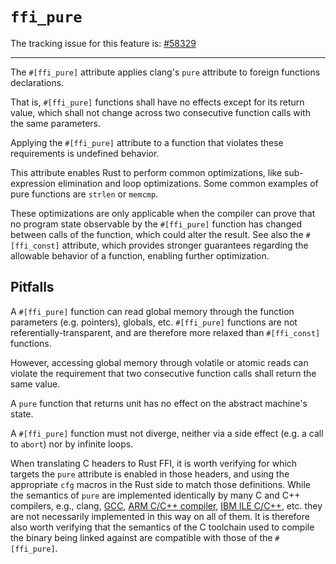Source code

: # `ffi_pure`

The tracking issue for this feature is: [#58329]

------

The `#[ffi_pure]` attribute applies clang's `pure` attribute to foreign
functions declarations.

That is, `#[ffi_pure]` functions shall have no effects except for its return
value, which shall not change across two consecutive function calls with
the same parameters.

Applying the `#[ffi_pure]` attribute to a function that violates these
requirements is undefined behavior.

This attribute enables Rust to perform common optimizations, like sub-expression
elimination and loop optimizations. Some common examples of pure functions are
`strlen` or `memcmp`.

These optimizations are only applicable when the compiler can prove that no
program state observable by the `#[ffi_pure]` function has changed between calls
of the function, which could alter the result. See also the `#[ffi_const]`
attribute, which provides stronger guarantees regarding the allowable behavior
of a function, enabling further optimization.

## Pitfalls

A `#[ffi_pure]` function can read global memory through the function
parameters (e.g. pointers), globals, etc. `#[ffi_pure]` functions are not
referentially-transparent, and are therefore more relaxed than `#[ffi_const]`
functions.

However, accessing global memory through volatile or atomic reads can violate the
requirement that two consecutive function calls shall return the same value.

A `pure` function that returns unit has no effect on the abstract machine's
state.

A `#[ffi_pure]` function must not diverge, neither via a side effect (e.g. a
call to `abort`) nor by infinite loops.

When translating C headers to Rust FFI, it is worth verifying for which targets
the `pure` attribute is enabled in those headers, and using the appropriate
`cfg` macros in the Rust side to match those definitions. While the semantics of
`pure` are implemented identically by many C and C++ compilers, e.g., clang,
[GCC], [ARM C/C++ compiler], [IBM ILE C/C++], etc. they are not necessarily
implemented in this way on all of them. It is therefore also worth verifying
that the semantics of the C toolchain used to compile the binary being linked
against are compatible with those of the `#[ffi_pure]`.


[#58329]: https://github.com/rust-lang/rust/issues/58329
[ARM C/C++ compiler]: http://infocenter.arm.com/help/index.jsp?topic=/com.arm.doc.dui0491c/Cacigdac.html
[GCC]: https://gcc.gnu.org/onlinedocs/gcc/Common-Function-Attributes.html#index-pure-function-attribute
[IBM ILE C/C++]: https://www.ibm.com/support/knowledgecenter/fr/ssw_ibm_i_71/rzarg/fn_attrib_pure.htm
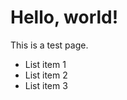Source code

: <!DOCTYPE html>
<html>
<head>
	<title>My Test Page</title>
</head>
<body>
	<h1>Hello, world!</h1>
	<p>This is a test page.</p>
	<ul>
		<li>List item 1</li>
		<li>List item 2</li>
		<li>List item 3</li>
	</ul>
</body>
</html>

##############################

ASSIGNMENT.
Reproduce the source text of every record character for character, and leave the pictures out of your answer.

PROBLEM SOLUTION.
Source code

: # `ffi_pure`

The tracking issue for this feature is: [#58329]

------

The `#[ffi_pure]` attribute applies clang's `pure` attribute to foreign
functions declarations.

That is, `#[ffi_pure]` functions shall have no effects except for its return
value, which shall not change across two consecutive function calls with
the same parameters.

Applying the `#[ffi_pure]` attribute to a function that violates these
requirements is undefined behavior.

This attribute enables Rust to perform common optimizations, like sub-expression
elimination and loop optimizations. Some common examples of pure functions are
`strlen` or `memcmp`.

These optimizations are only applicable when the compiler can prove that no
program state observable by the `#[ffi_pure]` function has changed between calls
of the function, which could alter the result. See also the `#[ffi_const]`
attribute, which provides stronger guarantees regarding the allowable behavior
of a function, enabling further optimization.

## Pitfalls

A `#[ffi_pure]` function can read global memory through the function
parameters (e.g. pointers), globals, etc. `#[ffi_pure]` functions are not
referentially-transparent, and are therefore more relaxed than `#[ffi_const]`
functions.

However, accessing global memory through volatile or atomic reads can violate the
requirement that two consecutive function calls shall return the same value.

A `pure` function that returns unit has no effect on the abstract machine's
state.

A `#[ffi_pure]` function must not diverge, neither via a side effect (e.g. a
call to `abort`) nor by infinite loops.

When translating C headers to Rust FFI, it is worth verifying for which targets
the `pure` attribute is enabled in those headers, and using the appropriate
`cfg` macros in the Rust side to match those definitions. While the semantics of
`pure` are implemented identically by many C and C++ compilers, e.g., clang,
[GCC], [ARM C/C++ compiler], [IBM ILE C/C++], etc. they are not necessarily
implemented in this way on all of them. It is therefore also worth verifying
that the semantics of the C toolchain used to compile the binary being linked
against are compatible with those of the `#[ffi_pure]`.


[#58329]: https://github.com/rust-lang/rust/issues/58329
[ARM C/C++ compiler]: http://infocenter.arm.com/help/index.jsp?topic=/com.arm.doc.dui0491c/Cacigdac.html
[GCC]: https://gcc.gnu.org/onlinedocs/gcc/Common-Function-Attributes.html#index-pure-function-attribute
[IBM ILE C/C++]: https://www.ibm.com/support/knowledgecenter/fr/ssw_ibm_i_71/rzarg/fn_attrib_pure.htm
Source code

: <!DOCTYPE html>
<html>
<head>
	<title>My Test Page</title>
</head>
<body>
	<h1>Hello, world!</h1>
	<p>This is a test page.</p>
	<ul>
		<li>List item 1</li>
		<li>List item 2</li>
		<li>List item 3</li>
	</ul>
</body>
</html>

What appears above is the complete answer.